How to write a travel blog? : Basic information for your travel blog
Every trip is full of incredible emotions for a tourist or traveler. We often want to share our impressions about the places and places we have seen and discovered during our travels. The best way to do this is to write a travel blog.
However, in order for the travel blog to be interesting and readable, it is necessary to pay attention to some nuances.
1. Write more complete and interesting than other articles! One of the main values that can be given to the reader of a travel blog is to collect all the useful, reliable and relevant information on one page. There is nothing more tiring than choosing a place to rest, getting the necessary information one by one, browsing dozens of sites with conflicting information. Yes, the description of a city can consist of 30-50 thousand characters. However, if the writing is interesting and complete, people will not stop reading from the second paragraph.
2. Write about your personal experience! Articles based on experience in a completely free style are often more practical than articles of the type "About Baku", "About Rome".
3. Do your research! Analyzing the pages in TOP (the ones written in the first 10 or 20 in the search results) and semantics (what people type in google about the destination) will help you with this. Keywords can be particularly informative.
4. Get the rare facts! In fact, the best thing a non-travel writer can do is to choose information carefully and present it correctly. For example, Jules Verne, the founder of experimental geography in literature, never traveled. A travel writer can do more, but gathering reliable facts is a must.
5. Write today! Until you open a new Word file, you can never imagine how quickly what you saw will be forgotten. A week later, only the photos help rebirth the experience. There is a big difference between two articles written by the same person one week later.
6. Share your impressions! As a non-travel writer, you prepare an initial sketch. What can you do differently than a non-travel writer? Impressions, experiences, comparison, analogies. Everything that comes to mind when traveling in new places. The bone-chilling cold of the cave where you descend without a jacket. The shock of buying a parking ticket equal to your weekly vacation budget. Milky pink sunset on the beach. At night, falling to the islands in a few minutes: it was just light, and now you are going home from the coast in the dark ... All this will add additional information to the texts, and most importantly, emotions. But they need to be written. Emotions disappear quickly. You won't remember half of it tomorrow.

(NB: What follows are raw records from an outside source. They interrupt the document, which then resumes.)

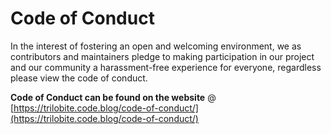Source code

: # Code of Conduct

In the interest of fostering an open and welcoming environment, we
as contributors and maintainers pledge to making participation in
our project and our community a harassment-free experience for
everyone, regardless please view the code of conduct.

**Code of Conduct can be found on the website**
 @ [https://trilobite.code.blog/code-of-conduct/](https://trilobite.code.blog/code-of-conduct/)
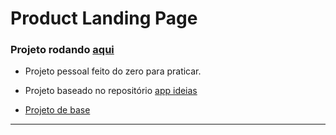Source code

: # Product Landing Page

### Projeto rodando [aqui](https://timacedoc.github.io/product-landing-page/)

- Projeto pessoal feito do zero para praticar.

- Projeto baseado no repositório [app ideias](https://github.com/florinpop17/app-ideas)

- [Projeto de base](https://codepen.io/l4ci/pen/LoGjk)

-----------------------------------------
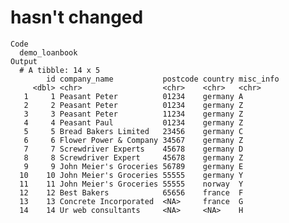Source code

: # hasn't changed

    Code
      demo_loanbook
    Output
      # A tibble: 14 x 5
            id company_name           postcode country misc_info
         <dbl> <chr>                  <chr>    <chr>   <chr>    
       1     1 Peasant Peter          01234    germany A        
       2     2 Peasant Peter          01234    germany Z        
       3     3 Peasant Peter          11234    germany Z        
       4     4 Peasant Paul           01234    germany Z        
       5     5 Bread Bakers Limited   23456    germany C        
       6     6 Flower Power & Company 34567    germany Z        
       7     7 Screwdriver Experts    45678    germany D        
       8     8 Screwdriver Expert     45678    germany Z        
       9     9 John Meier's Groceries 56789    germany E        
      10    10 John Meier's Groceries 55555    germany Y        
      11    11 John Meier's Groceries 55555    norway  Y        
      12    12 Best Bakers            65656    france  F        
      13    13 Concrete Incorporated  <NA>     france  G        
      14    14 Ur web consultants     <NA>     <NA>    H        

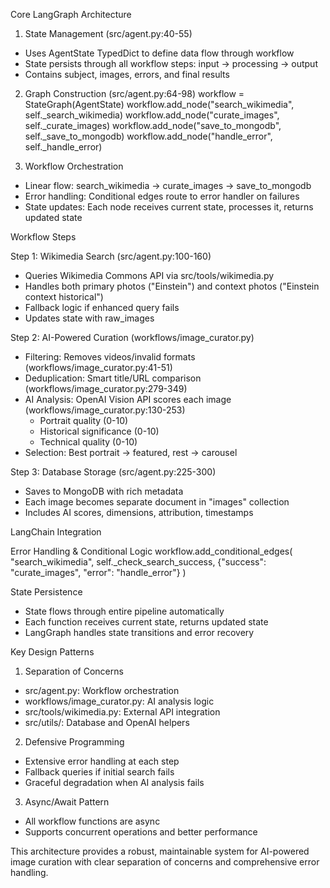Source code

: Core LangGraph Architecture

  1. State Management (src/agent.py:40-55)
  - Uses AgentState TypedDict to define data flow through workflow
  - State persists through all workflow steps: input → processing → output
  - Contains subject, images, errors, and final results

  2. Graph Construction (src/agent.py:64-98)
  workflow = StateGraph(AgentState)
  workflow.add_node("search_wikimedia", self._search_wikimedia)
  workflow.add_node("curate_images", self._curate_images)
  workflow.add_node("save_to_mongodb", self._save_to_mongodb)
  workflow.add_node("handle_error", self._handle_error)

  3. Workflow Orchestration
  - Linear flow: search_wikimedia → curate_images → save_to_mongodb
  - Error handling: Conditional edges route to error handler on failures
  - State updates: Each node receives current state, processes it, returns updated state

  Workflow Steps

  Step 1: Wikimedia Search (src/agent.py:100-160)
  - Queries Wikimedia Commons API via src/tools/wikimedia.py
  - Handles both primary photos ("Einstein") and context photos ("Einstein context historical")
  - Fallback logic if enhanced query fails
  - Updates state with raw_images

  Step 2: AI-Powered Curation (workflows/image_curator.py)
  - Filtering: Removes videos/invalid formats (workflows/image_curator.py:41-51)
  - Deduplication: Smart title/URL comparison (workflows/image_curator.py:279-349)
  - AI Analysis: OpenAI Vision API scores each image (workflows/image_curator.py:130-253)
    - Portrait quality (0-10)
    - Historical significance (0-10)
    - Technical quality (0-10)
  - Selection: Best portrait → featured, rest → carousel

  Step 3: Database Storage (src/agent.py:225-300)
  - Saves to MongoDB with rich metadata
  - Each image becomes separate document in "images" collection
  - Includes AI scores, dimensions, attribution, timestamps

  LangChain Integration

  Error Handling & Conditional Logic
  workflow.add_conditional_edges(
      "search_wikimedia",
      self._check_search_success,
      {"success": "curate_images", "error": "handle_error"}
  )

  State Persistence
  - State flows through entire pipeline automatically
  - Each function receives current state, returns updated state
  - LangGraph handles state transitions and error recovery

  Key Design Patterns

  1. Separation of Concerns
  - src/agent.py: Workflow orchestration
  - workflows/image_curator.py: AI analysis logic
  - src/tools/wikimedia.py: External API integration
  - src/utils/: Database and OpenAI helpers

  2. Defensive Programming
  - Extensive error handling at each step
  - Fallback queries if initial search fails
  - Graceful degradation when AI analysis fails

  3. Async/Await Pattern
  - All workflow functions are async
  - Supports concurrent operations and better performance

  This architecture provides a robust, maintainable system for AI-powered image curation with
  clear separation of concerns and comprehensive error handling.
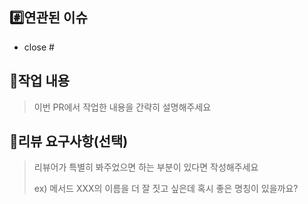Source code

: ## #️⃣연관된 이슈
- close #


## 📝작업 내용

> 이번 PR에서 작업한 내용을 간략히 설명해주세요



## 💬리뷰 요구사항(선택)

> 리뷰어가 특별히 봐주었으면 하는 부분이 있다면 작성해주세요
>
> ex) 메서드 XXX의 이름을 더 잘 짓고 싶은데 혹시 좋은 명칭이 있을까요?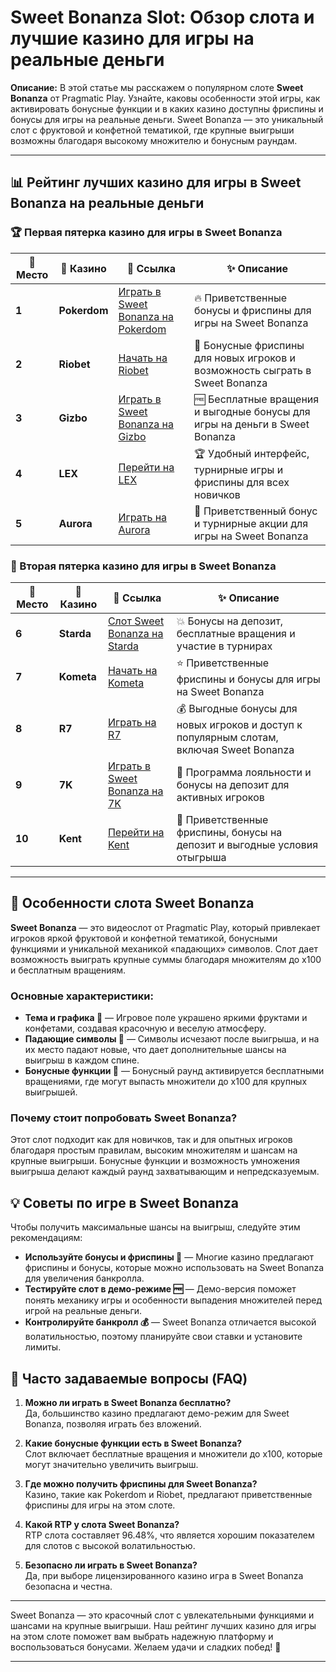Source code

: # Sweet Bonanza Slot: Обзор слота и лучшие казино для игры на реальные деньги

**Описание:** В этой статье мы расскажем о популярном слоте **Sweet Bonanza** от Pragmatic Play. Узнайте, каковы особенности этой игры, как активировать бонусные функции и в каких казино доступны фриспины и бонусы для игры на реальные деньги. Sweet Bonanza — это уникальный слот с фруктовой и конфетной тематикой, где крупные выигрыши возможны благодаря высокому множителю и бонусным раундам.

---

## 📊 Рейтинг лучших казино для игры в Sweet Bonanza на реальные деньги

### 🏆 Первая пятерка казино для игры в Sweet Bonanza

| 🏅 **Место** | 🎰 **Казино**        | 🌟 **Ссылка**                                                                                     | ✨ **Описание**                                                                                         |
|--------------|----------------------|--------------------------------------------------------------------------------------------------|--------------------------------------------------------------------------------------------------------|
| **1**       | **Pokerdom**         | [Играть в Sweet Bonanza на Pokerdom](https://brandplay.link/4k77v2yx)                             | 🔥 Приветственные бонусы и фриспины для игры на Sweet Bonanza                                           |
| **2**       | **Riobet**           | [Начать на Riobet](https://brandplay.link/7xBLTPyj)                                              | 💎 Бонусные фриспины для новых игроков и возможность сыграть в Sweet Bonanza                           |
| **3**       | **Gizbo**            | [Играть в Sweet Bonanza на Gizbo](https://brandplay.link/bprXw4YV)                               | 🆓 Бесплатные вращения и выгодные бонусы для игры на деньги в Sweet Bonanza                             |
| **4**       | **LEX**              | [Перейти на LEX](https://brandplay.link/zW4hdDFV)                                                | 🏆 Удобный интерфейс, турнирные игры и фриспины для всех новичков                                      |
| **5**       | **Aurora**           | [Играть на Aurora](https://10trafic-stat2.com/click/668546556bcc6313411604bd/6766/13032/subaccount) | 🎁 Приветственный бонус и турнирные акции для игры на Sweet Bonanza                                    |

### 🏅 Вторая пятерка казино для игры в Sweet Bonanza

| 🏅 **Место** | 🎰 **Казино**        | 🌟 **Ссылка**                                                                                     | ✨ **Описание**                                                                                         |
|--------------|----------------------|--------------------------------------------------------------------------------------------------|--------------------------------------------------------------------------------------------------------|
| **6**       | **Starda**           | [Слот Sweet Bonanza на Starda](https://brandplay.link/fB7xwRFL)                                   | 💥 Бонусы на депозит, бесплатные вращения и участие в турнирах                                        |
| **7**       | **Kometa**           | [Начать на Kometa](https://brandplay.link/8ZymQJV8)                                              | ⭐ Приветственные фриспины и бонусы для игры на Sweet Bonanza                                          |
| **8**       | **R7**               | [Играть на R7](https://brandplay.link/bMd3Yjsw)                                                  | 💰 Выгодные бонусы для новых игроков и доступ к популярным слотам, включая Sweet Bonanza              |
| **9**       | **7K**               | [Играть в Sweet Bonanza на 7K](https://brandplay.link/BvQyFShp)                                  | 🎲 Программа лояльности и бонусы на депозит для активных игроков                                      |
| **10**      | **Kent**             | [Перейти на Kent](https://brandplay.link/Fv2WP3js)                                               | 🔄 Приветственные фриспины, бонусы на депозит и выгодные условия отыгрыша                             |

---

## 🎰 Особенности слота Sweet Bonanza

**Sweet Bonanza** — это видеослот от Pragmatic Play, который привлекает игроков яркой фруктовой и конфетной тематикой, бонусными функциями и уникальной механикой «падающих» символов. Слот дает возможность выиграть крупные суммы благодаря множителям до x100 и бесплатным вращениям.

### Основные характеристики:

- **Тема и графика 🍭** — Игровое поле украшено яркими фруктами и конфетами, создавая красочную и веселую атмосферу.
- **Падающие символы 🍬** — Символы исчезают после выигрыша, и на их место падают новые, что дает дополнительные шансы на выигрыш в каждом спине.
- **Бонусные функции 🎉** — Бонусный раунд активируется бесплатными вращениями, где могут выпасть множители до x100 для крупных выигрышей.

### Почему стоит попробовать Sweet Bonanza?

Этот слот подходит как для новичков, так и для опытных игроков благодаря простым правилам, высоким множителям и шансам на крупные выигрыши. Бонусные функции и возможность умножения выигрыша делают каждый раунд захватывающим и непредсказуемым.

## 💡 Советы по игре в Sweet Bonanza

Чтобы получить максимальные шансы на выигрыш, следуйте этим рекомендациям:

- **Используйте бонусы и фриспины 🎉** — Многие казино предлагают фриспины и бонусы, которые можно использовать на Sweet Bonanza для увеличения банкролла.
- **Тестируйте слот в демо-режиме 🆓** — Демо-версия поможет понять механику игры и особенности выпадения множителей перед игрой на реальные деньги.
- **Контролируйте банкролл 💰** — Sweet Bonanza отличается высокой волатильностью, поэтому планируйте свои ставки и установите лимиты.

## 📜 Часто задаваемые вопросы (FAQ)

1. **Можно ли играть в Sweet Bonanza бесплатно?**  
   Да, большинство казино предлагают демо-режим для Sweet Bonanza, позволяя играть без вложений.

2. **Какие бонусные функции есть в Sweet Bonanza?**  
   Слот включает бесплатные вращения и множители до x100, которые могут значительно увеличить выигрыш.

3. **Где можно получить фриспины для Sweet Bonanza?**  
   Казино, такие как Pokerdom и Riobet, предлагают приветственные фриспины для игры на этом слоте.

4. **Какой RTP у слота Sweet Bonanza?**  
   RTP слота составляет 96.48%, что является хорошим показателем для слотов с высокой волатильностью.

5. **Безопасно ли играть в Sweet Bonanza?**  
   Да, при выборе лицензированного казино игра в Sweet Bonanza безопасна и честна.

---

Sweet Bonanza — это красочный слот с увлекательными функциями и шансами на крупные выигрыши. Наш рейтинг лучших казино для игры на этом слоте поможет вам выбрать надежную платформу и воспользоваться бонусами. Желаем удачи и сладких побед! 🍬

---
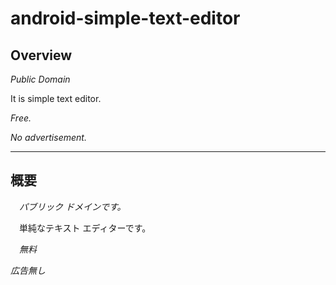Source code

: # android-simple-text-editor

## Overview

*Public Domain*

It is simple text editor.

*Free.*

*No advertisement.*

---

## 概要

　*パブリック ドメインです。*

　単純なテキスト エディターです。

　*無料*

 *広告無し*
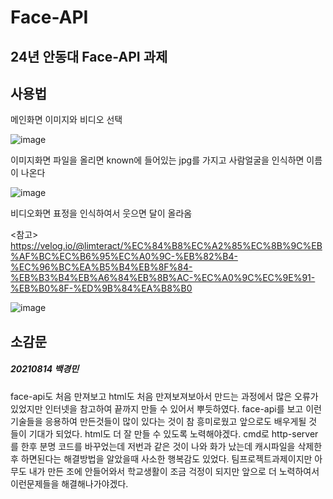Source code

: # Face-API
## 24년 안동대 Face-API 과제
## 사용법

메인화면
이미지와 비디오 선택

![image](https://github.com/SSODADA/Face-API/assets/80105027/a89aee45-a322-4798-86aa-a032c8354abd)

이미지화면
파일을 올리면 known에 들어있는 jpg를 가지고 사람얼굴을 인식하면 이름이 나온다

![image](https://github.com/SSODADA/Face-API/assets/80105027/21689137-f5dd-4bf9-aef9-e37ebfeed25b)

비디오화면
표정을 인식하여서 웃으면 달이 올라옴

<참고>
https://velog.io/@limteract/%EC%84%B8%EC%A2%85%EC%8B%9C%EB%AF%BC%EC%B6%95%EC%A0%9C-%EB%82%B4-%EC%96%BC%EA%B5%B4%EB%8F%84-%EB%B3%B4%EB%A6%84%EB%8B%AC-%EC%A0%9C%EC%9E%91-%EB%B0%8F-%ED%9B%84%EA%B8%B0

![image](https://github.com/SSODADA/Face-API/assets/80105027/cb6e2064-40e9-4132-a7d7-607dbaf8094f)
## 소감문
##### 20210814 백경민 
face-api도 처음 만져보고 html도 처음 만져보져보아서 만드는 과정에서 많은 오류가 있었지만 인터넷을 참고하여 끝까지 만들 수 있어서 뿌듯하였다. face-api를 보고 이런기술들을 응용하여 만든것들이 많이 있다는 것이 참 흥미로웠고 앞으로도 배우게될 것 들이 기대가 되었다. html도 더 잘 만들 수 있도록 노력해야겠다. cmd로 http-server를 한후 분명 코드를 바꾸었는데 저번과 같은 것이 나와 화가 났는데 캐시파일을 삭제한후 하면된다는 해결방법을 알았을때 사소한 행복감도 있었다. 팀프로젝트과제이지만 아무도 내가 만든 조에 안들어와서 학교생활이 조금 걱정이 되지만 앞으로 더 노력하여서 이런문제들을 해결해나가야겠다.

7. Be objective! At this point, I'm ready to sympathize with the guidebook authors. One way or another, they should be tolerant and as positive as possible when describing each city. Well, they can't take it and write: “This is a dirty port city. There is an unbearable smell of stale fish in the streets. Garbage is removed irregularly, so the streets look untidy." They can't do that because it wouldn't be very ethical. And also because most of them have not been to this city and are just rewriting. You write, you have seen, you know!
8. Plan! For example, if you have to perform the task of describing all the museums of the Old City, you need to calculate how many km the area is. In general, you should plan in advance what you need to do during this time.
9. Ask the locals! They know better where to swim, dine, see and try.
10. Share all the situations you come across while traveling! Problems encountered by tourists and travelers: we turned the wrong way, got on the wrong bus, arrived too late and did not have time (the first day in the city, the time we could not get), etc. Describe all the nuances and do not let others make the same mistakes. This will save the reader time, effort and money and make your text useful.
11. Describe the details! The moment you see "cozy narrow streets" in your text, take a closer look at the photos and think about how to convey the uniqueness of the place more accurately. Architectural style? Facade color? Material used in construction? The width of the houses? Family seats at the doors? What do you see that can't be found anywhere else? Light? Flowers? What should be added to the text to match just this one point on the map?
12. Collect photo facts! If you are not a professional, the Maiden's Castle building in your photos will certainly pale in comparison to the professional work. On the other hand, non-standard road signs, inscriptions, names of establishments, exact directions to enter the museum in the shortest queue will be interesting and meaningful.